• Task details: Stop at the line containing "Picture 3: First": write out every line from the beginning of the entries up to and including it, minus the pictures.

• Material shown:
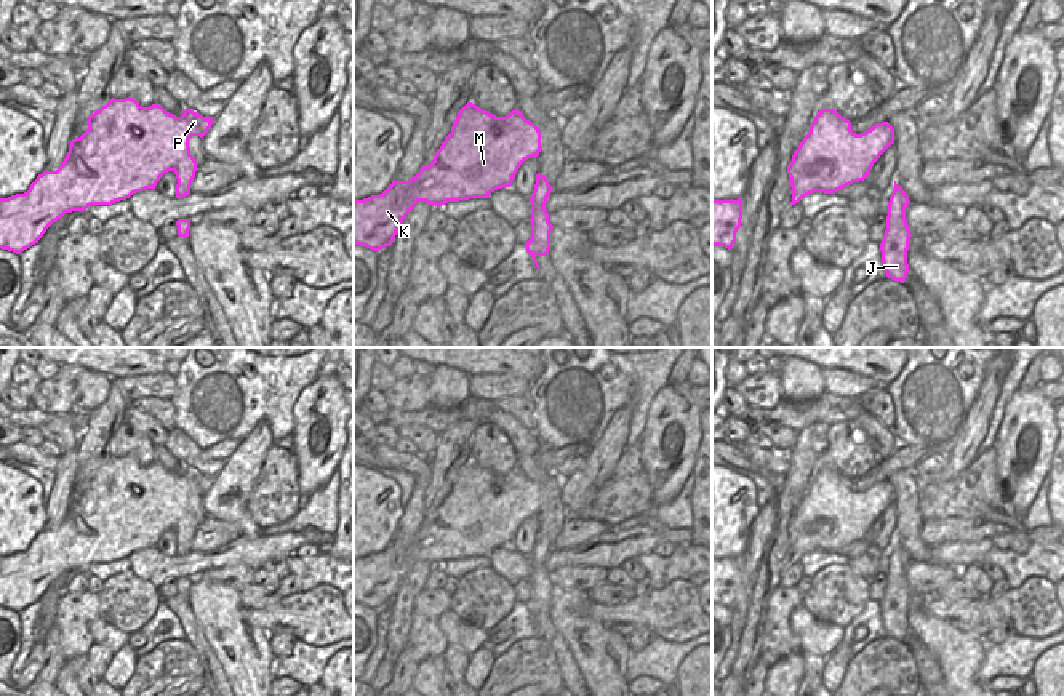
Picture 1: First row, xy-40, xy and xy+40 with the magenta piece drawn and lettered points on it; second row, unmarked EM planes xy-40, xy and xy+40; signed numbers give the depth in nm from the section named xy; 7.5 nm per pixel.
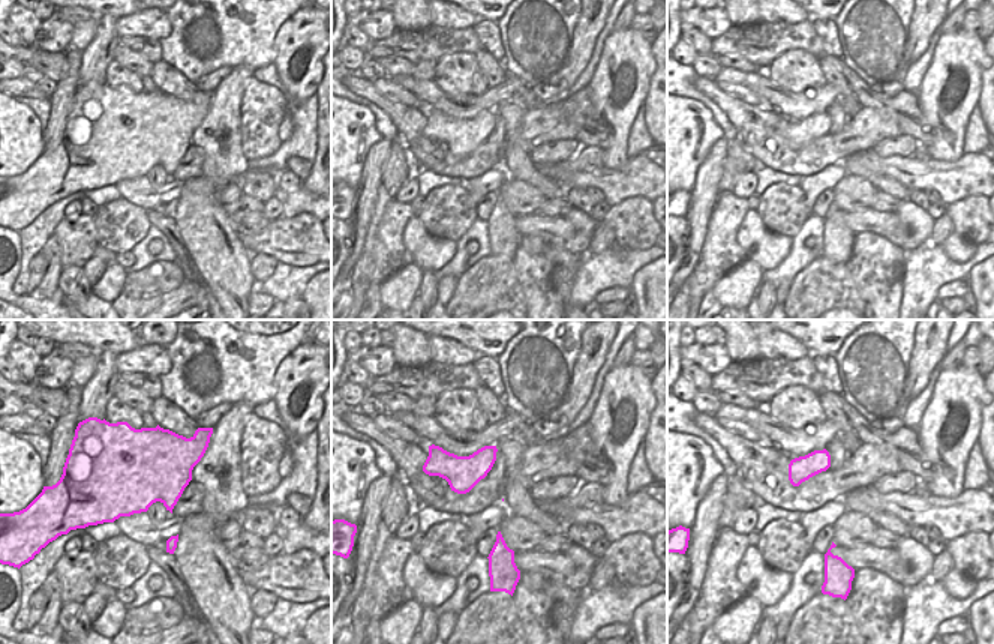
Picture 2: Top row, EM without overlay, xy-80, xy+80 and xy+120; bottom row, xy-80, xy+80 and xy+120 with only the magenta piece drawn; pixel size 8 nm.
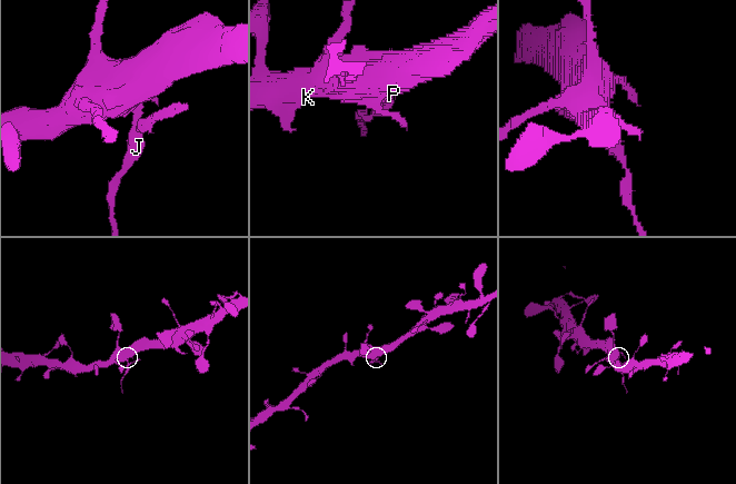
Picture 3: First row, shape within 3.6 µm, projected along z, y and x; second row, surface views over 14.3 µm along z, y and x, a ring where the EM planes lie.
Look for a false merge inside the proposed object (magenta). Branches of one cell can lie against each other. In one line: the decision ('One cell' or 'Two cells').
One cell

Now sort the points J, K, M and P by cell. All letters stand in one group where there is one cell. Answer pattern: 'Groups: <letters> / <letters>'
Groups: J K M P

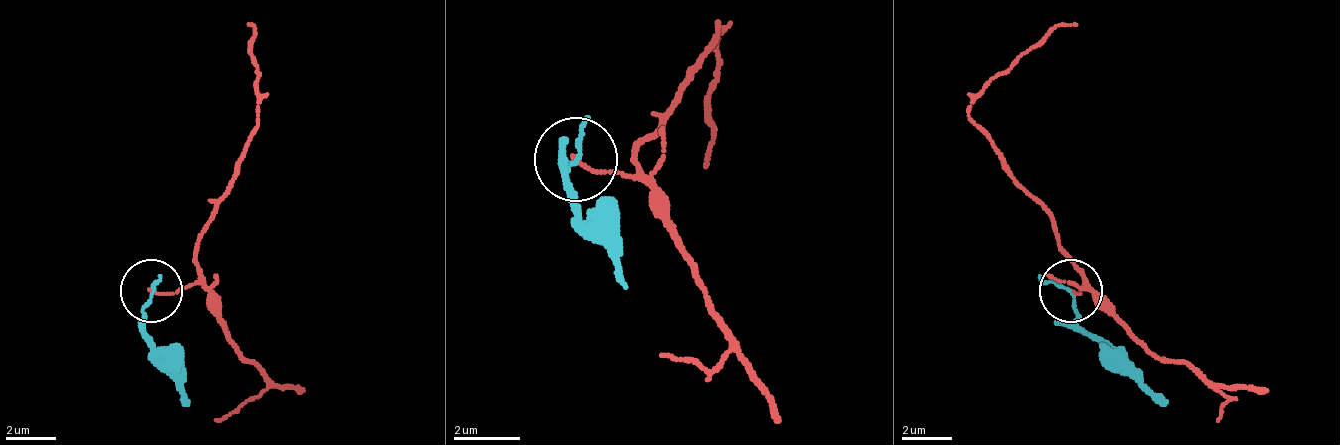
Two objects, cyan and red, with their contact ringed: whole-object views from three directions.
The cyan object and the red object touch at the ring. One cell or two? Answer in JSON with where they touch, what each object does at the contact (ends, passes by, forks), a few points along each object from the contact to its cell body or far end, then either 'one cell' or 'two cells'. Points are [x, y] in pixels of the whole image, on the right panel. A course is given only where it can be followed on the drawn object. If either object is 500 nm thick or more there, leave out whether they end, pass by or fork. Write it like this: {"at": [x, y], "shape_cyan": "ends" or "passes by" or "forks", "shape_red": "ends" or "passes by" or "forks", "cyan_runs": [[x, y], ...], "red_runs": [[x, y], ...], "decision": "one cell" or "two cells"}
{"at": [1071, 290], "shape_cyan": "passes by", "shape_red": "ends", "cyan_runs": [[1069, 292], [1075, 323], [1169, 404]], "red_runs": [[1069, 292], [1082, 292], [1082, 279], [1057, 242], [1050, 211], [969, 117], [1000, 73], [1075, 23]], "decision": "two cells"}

• Exercise answer:
Picture 1: First row, xy-40, xy and xy+40 with the magenta piece drawn and lettered points on it; second row, unmarked EM planes xy-40, xy and xy+40; signed numbers give the depth in nm from the section named xy; 7.5 nm per pixel.
Picture 2: Top row, EM without overlay, xy-80, xy+80 and xy+120; bottom row, xy-80, xy+80 and xy+120 with only the magenta piece drawn; pixel size 8 nm.
Picture 3: First row, shape within 3.6 µm, projected along z, y and x; second row, surface views over 14.3 µm along z, y and x, a ring where the EM planes lie.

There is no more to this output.